Prediction of shock and boundary layer interaction in supersonic/hypersonic flow over a compression ramp using deep neural networks

This study investigates the accurate prediction of supersonic and hypersonic flow fields over a compression ramp using deep neural networks. While deep learning methods have demonstrated effectiveness in flow field prediction, challenges remain in resolving fine-scale features characteristic of supersonic and hypersonic flows, such as $Shock$ $Wave$ $Boundary$ $Layer$ $Interaction$ (SWBLI). To address this, a flow field modeling method using $Vision$ $Transformer$ (ViT) and U-Net $Convolutional$ $Neural$ $Network$ (CNN) based on the coordinate transformation is employed. This strategy reduces information loss near the wall region and enhances the prediction accuracy of boundary layer flow fields. Meanwhile, a comparative analysis between the two surrogate models reveals that ViT outperforms U-Net CNN applied in this study, achieving reductions in errors of 72.6 % and 69.5 % for streamwise and normal velocities, respectively.

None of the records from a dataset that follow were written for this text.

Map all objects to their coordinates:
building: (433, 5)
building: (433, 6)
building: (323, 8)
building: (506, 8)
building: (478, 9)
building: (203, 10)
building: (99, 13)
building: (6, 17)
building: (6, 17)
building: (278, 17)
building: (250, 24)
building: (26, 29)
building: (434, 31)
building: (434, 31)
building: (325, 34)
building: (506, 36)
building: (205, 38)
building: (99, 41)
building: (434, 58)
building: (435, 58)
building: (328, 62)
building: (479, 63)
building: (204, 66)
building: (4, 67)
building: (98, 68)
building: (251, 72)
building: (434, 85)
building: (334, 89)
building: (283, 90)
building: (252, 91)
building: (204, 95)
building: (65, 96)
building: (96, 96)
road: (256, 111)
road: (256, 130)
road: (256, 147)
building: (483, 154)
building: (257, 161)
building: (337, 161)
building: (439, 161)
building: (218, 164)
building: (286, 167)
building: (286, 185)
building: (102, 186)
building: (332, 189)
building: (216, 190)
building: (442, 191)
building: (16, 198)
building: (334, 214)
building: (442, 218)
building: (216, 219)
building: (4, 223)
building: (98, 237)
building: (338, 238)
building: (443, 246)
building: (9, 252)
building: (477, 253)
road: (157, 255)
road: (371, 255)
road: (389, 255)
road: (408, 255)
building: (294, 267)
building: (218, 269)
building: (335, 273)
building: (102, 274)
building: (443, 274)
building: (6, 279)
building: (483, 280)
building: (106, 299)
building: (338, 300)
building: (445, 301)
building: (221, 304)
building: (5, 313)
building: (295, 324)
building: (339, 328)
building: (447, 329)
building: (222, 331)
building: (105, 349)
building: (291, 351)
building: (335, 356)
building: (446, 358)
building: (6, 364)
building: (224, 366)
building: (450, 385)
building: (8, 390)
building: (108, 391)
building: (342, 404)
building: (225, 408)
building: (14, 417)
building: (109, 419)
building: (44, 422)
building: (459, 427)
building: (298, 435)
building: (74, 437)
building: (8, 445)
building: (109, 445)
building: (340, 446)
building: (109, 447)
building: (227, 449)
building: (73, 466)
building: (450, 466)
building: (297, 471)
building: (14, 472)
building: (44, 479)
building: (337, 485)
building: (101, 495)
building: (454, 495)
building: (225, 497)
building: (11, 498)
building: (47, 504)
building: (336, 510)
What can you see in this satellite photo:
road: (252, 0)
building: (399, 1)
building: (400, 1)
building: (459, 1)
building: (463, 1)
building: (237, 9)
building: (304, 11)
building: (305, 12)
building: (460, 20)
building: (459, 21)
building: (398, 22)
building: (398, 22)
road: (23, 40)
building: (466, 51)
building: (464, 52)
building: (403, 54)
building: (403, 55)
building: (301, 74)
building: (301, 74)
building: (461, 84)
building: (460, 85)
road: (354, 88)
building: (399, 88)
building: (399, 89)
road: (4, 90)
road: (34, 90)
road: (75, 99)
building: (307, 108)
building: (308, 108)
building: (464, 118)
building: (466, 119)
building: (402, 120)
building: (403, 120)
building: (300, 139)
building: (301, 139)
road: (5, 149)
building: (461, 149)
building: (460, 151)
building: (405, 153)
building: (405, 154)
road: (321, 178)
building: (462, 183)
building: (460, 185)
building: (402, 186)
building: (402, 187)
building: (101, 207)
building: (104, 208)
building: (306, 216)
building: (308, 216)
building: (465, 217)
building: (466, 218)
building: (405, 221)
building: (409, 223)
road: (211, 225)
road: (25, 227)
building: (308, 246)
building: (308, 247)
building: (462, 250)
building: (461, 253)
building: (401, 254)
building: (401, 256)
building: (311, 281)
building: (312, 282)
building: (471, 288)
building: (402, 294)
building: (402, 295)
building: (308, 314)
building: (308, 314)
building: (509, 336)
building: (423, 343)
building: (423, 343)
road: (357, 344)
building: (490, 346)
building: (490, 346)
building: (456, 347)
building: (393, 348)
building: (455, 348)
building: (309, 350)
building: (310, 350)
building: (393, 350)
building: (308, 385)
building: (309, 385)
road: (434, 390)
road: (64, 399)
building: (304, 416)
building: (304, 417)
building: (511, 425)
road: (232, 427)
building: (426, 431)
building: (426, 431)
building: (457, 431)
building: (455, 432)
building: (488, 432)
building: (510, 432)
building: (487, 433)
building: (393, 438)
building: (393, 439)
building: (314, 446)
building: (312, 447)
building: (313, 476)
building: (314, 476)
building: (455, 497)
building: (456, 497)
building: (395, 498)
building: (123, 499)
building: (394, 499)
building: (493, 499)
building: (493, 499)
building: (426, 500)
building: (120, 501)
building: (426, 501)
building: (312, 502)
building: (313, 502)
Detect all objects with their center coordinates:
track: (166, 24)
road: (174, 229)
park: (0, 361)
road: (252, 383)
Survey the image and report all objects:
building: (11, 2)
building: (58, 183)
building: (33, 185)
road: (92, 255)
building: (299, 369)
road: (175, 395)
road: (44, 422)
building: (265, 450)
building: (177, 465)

Furthermore, physics-informed loss functions – including wavelet loss and pressure gradient-related loss – are introduced to improve prediction accuracy in shock-induced boundary layer separation and reattachment regions. The results demonstrate that models incorporating physics-informed losses capture more detailed flow features; however, discontinuities between adjacent patches still impose limitations on accuracy. To overcome this, the proposed patch prior method effectively addresses patch discontinuity issues, enabling accurate wall pressure predictions while maintaining a separation length error of approximately 6 % compared to $Computational$ $Fluid$ $Dynamics$ (CFD) results. Overall, the findings indicate that the developed model possesses strong capability in predicting supersonic and hypersonic flow fields over compression ramps.